Saturday, February 16, 2013

DDGE OF DARK WATER by Joe R. Lansdale_Review


Review of Edge of Dark Water by Joe Lansdale
5 stars

I think there must be close to 1000 reviews and blurbs already for this book, which just published on Feb. 12. Many of them are from writers and reviewers far more articulate than myself. Every blurb and comment I’ve read is positive, and I have to second that. Joe R. Lansdale is a Master, by any criteria. I’ve never forgotten his set “The Drive-In” and “The Drive-In II” and I never will. Now I will never forget “Edge of Dark Water” (and his debut novel, “The Bottoms,” which I plan to read very soon).  Mr. Lansdale has so recreated the structure and milieu of East Texas during the Great Depression of the 1930’s, a typically Southern region, and made it so real even to those of us who didn’t actually live this era, that it becomes an ongoing, perpetual, mindset.

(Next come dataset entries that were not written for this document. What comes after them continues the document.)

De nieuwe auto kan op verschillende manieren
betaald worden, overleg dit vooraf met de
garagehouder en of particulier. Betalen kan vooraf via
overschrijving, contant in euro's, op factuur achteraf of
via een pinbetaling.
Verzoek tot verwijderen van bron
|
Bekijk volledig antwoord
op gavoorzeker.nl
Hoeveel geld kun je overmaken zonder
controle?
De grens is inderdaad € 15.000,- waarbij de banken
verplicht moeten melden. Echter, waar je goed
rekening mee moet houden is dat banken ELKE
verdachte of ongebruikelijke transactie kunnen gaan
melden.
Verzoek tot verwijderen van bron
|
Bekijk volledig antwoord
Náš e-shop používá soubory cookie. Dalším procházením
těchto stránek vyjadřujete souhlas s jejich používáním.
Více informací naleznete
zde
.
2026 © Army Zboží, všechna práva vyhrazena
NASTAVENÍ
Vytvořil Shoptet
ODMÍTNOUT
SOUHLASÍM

Youngsters (actually adolescents now) May Lynn, Sue Ellen, Jinx, and Terry live a very hardscrabble, rock-bottom life. The only one of the four who has a decent parental set is Jinx, and because she is resident in the extended South, and African-American, she has her share of troubles not akin to the other three. But May Lynn, Sue Ellen, and Terry all have domestic difficulties; it is fortunate that the four do share this close and abiding friendship, and the taut nature of this bond becomes intensely apparent when Sue Ellen and Terry discover May Lynn’s drowned body in the Sabine River—the river that becomes a character in and of itself, the river that will change all their lives in immense and unending ways.

“Edge of Dark Water” is an incredibly heartrending novel, but it is one I cannot imagine not reading.